In February, the Department of Transport Management (DoTM), while adjusting fares of public transport and cargo carriers in line with the decline in the price of petroleum products, had fixed the minimum fare at Rs 13 for a ride of up to 4km despite objection from transport entrepreneurs. They had demanded the government to keep the charge for short ride steady at Rs 14.
Consumers have been hit by transporters charging arbitrarily, cramming more passengers than the seat capacity of the vehicles and lack of monitoring over the wrongdoings. Amid the transporters not abiding the government set rules, National Consumer Forum (NCF) has submitted a memorandum based on its study to the Chief Secretary urging necessary monitoring and to take action against drivers and transport entrepreneurs who are cheating the passengers.
A study of NCF shows that transporters are charging Rs 15 to Rs 20 per passenger in Shankhamul-New Baneshwor-Ratnapark, Lagankhel-Nepal Airlines Corporation, Balajuchowk-Lainchaur and Kalanki-Tripureshwor routes.
“Based on the government fixed rate, the fare for the routes was supposed to be only Rs 13, but this minimum fare is hardly implemented in any route,” said Prem Lal Maharjan, president of the forum. Giving an example of a microbus that normally has seat capacity for 12 passengers but carries up to 25, he said that overloading has been a basic problem.
In major bus stations like Jamal, Shahid Gate, Nepal Airlines Corporation and Ratnapark, despite the obvious ill-practice of overloading by transporters, Traffic Police are not taking action.
“During the course of the study, we even found the traffic police siding with the transporters when someone complained against them,” said Maharjan.
The provision of allotting seats for women and differently-abled people as per the Public Transport Code of Conduct, and the facility of concession in transport fare for elderly person in public vehicles have also not been implemented effectively.
DoTM and its all zonal offices, Zonal Transport Management Committee and Traffic Police have the authority to conduct monitoring over transport fare and implementation of the code of conduct and take action against transporters found to be flouting the rules.
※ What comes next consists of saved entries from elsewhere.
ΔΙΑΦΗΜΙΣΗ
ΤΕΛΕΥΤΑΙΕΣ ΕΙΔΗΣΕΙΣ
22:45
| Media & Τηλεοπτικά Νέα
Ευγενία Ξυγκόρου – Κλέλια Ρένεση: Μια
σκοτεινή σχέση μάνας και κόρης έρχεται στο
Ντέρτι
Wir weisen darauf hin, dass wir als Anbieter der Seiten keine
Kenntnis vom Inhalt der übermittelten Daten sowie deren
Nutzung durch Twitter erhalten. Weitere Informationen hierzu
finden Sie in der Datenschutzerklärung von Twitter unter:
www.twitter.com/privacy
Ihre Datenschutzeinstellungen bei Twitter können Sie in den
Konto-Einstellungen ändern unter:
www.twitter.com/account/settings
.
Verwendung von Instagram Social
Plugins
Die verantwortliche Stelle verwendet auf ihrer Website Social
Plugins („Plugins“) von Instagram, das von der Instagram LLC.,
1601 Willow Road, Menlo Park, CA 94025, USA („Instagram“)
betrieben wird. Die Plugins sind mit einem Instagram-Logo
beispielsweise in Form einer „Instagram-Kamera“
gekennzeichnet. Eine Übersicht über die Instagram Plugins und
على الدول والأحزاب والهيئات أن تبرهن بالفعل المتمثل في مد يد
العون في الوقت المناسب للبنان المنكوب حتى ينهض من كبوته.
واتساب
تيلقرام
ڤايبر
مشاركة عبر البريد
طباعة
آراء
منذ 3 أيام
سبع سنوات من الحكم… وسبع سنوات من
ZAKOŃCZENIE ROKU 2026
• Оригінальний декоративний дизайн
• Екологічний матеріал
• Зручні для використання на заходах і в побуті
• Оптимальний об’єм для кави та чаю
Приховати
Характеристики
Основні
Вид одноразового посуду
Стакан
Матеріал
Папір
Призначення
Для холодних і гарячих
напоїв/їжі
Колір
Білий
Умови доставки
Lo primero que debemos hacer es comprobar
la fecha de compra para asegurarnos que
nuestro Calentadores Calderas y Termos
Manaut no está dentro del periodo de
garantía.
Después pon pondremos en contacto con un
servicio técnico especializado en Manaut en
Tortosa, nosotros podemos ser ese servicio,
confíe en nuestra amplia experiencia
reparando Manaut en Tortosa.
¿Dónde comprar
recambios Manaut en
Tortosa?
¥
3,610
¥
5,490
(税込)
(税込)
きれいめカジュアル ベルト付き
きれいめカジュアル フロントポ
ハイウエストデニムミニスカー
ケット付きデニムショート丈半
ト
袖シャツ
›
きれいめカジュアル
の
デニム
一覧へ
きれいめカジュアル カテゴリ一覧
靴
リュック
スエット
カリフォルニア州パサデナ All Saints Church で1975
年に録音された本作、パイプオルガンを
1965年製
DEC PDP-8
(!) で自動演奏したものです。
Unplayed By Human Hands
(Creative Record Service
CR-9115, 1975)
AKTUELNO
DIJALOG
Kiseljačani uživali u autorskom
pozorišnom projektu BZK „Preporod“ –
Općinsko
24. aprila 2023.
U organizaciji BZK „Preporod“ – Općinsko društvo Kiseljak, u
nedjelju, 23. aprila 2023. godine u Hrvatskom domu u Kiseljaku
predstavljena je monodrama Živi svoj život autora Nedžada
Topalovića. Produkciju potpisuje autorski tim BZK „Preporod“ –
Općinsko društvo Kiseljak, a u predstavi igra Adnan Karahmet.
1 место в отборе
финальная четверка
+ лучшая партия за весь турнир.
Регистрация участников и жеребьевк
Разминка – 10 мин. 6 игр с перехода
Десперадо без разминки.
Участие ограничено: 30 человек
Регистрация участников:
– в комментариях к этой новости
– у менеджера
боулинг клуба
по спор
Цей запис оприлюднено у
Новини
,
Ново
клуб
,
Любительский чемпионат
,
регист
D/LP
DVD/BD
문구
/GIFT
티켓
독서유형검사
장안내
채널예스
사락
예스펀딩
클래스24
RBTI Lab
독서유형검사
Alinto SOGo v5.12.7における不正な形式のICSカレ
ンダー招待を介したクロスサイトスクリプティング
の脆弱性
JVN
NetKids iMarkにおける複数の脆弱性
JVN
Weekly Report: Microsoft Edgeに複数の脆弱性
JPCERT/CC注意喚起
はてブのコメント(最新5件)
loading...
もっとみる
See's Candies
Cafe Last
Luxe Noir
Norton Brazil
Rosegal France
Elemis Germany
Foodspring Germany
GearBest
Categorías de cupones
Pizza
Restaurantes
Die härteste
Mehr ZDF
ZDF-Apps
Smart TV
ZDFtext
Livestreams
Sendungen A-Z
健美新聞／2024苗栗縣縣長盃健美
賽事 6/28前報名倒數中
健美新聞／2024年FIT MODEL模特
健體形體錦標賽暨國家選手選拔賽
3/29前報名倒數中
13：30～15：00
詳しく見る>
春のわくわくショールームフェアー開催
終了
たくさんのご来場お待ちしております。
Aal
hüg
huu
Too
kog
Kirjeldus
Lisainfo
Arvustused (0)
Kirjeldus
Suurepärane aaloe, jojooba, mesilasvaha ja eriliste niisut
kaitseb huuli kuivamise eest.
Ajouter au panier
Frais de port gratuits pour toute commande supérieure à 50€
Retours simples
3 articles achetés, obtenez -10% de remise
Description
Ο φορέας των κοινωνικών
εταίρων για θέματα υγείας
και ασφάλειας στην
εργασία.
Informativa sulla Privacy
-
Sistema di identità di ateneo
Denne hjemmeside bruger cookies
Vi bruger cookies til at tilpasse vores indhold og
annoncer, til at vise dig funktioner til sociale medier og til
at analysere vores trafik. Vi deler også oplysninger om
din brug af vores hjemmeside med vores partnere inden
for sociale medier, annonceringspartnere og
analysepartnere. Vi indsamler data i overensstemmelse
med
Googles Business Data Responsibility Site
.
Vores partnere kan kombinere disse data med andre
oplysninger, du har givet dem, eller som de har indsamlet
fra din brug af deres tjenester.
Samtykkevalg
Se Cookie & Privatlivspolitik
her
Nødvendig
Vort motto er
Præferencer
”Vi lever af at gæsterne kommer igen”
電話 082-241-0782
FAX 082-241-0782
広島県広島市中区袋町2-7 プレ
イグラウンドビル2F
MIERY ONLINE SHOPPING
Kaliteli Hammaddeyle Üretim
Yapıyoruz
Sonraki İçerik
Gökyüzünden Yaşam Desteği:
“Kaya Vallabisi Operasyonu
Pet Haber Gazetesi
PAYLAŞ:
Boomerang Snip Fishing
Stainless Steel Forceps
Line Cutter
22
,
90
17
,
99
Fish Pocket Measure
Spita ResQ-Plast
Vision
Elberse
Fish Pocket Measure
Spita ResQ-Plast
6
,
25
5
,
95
There is also a provision of conducting a monitoring on transport fare at least once a month by DoTM involving representatives from transport entrepreneurs’ organisation and consumer rights activists. This too has not happened.
As per the Vehicle and Transport Management Act, collecting high fare from passengers than the fixed rate is illegal and if transporters are found to be doing so, they could be imposed fine of Rs 1,000 to Rs 5,000.
An official at DoTM, requesting anonymity, said that they do not have sufficient workforce to conduct regular monitoring. “Only the number of vehicles has gone up in the country, but capacity of DoTM has remained the same for years,” the official added.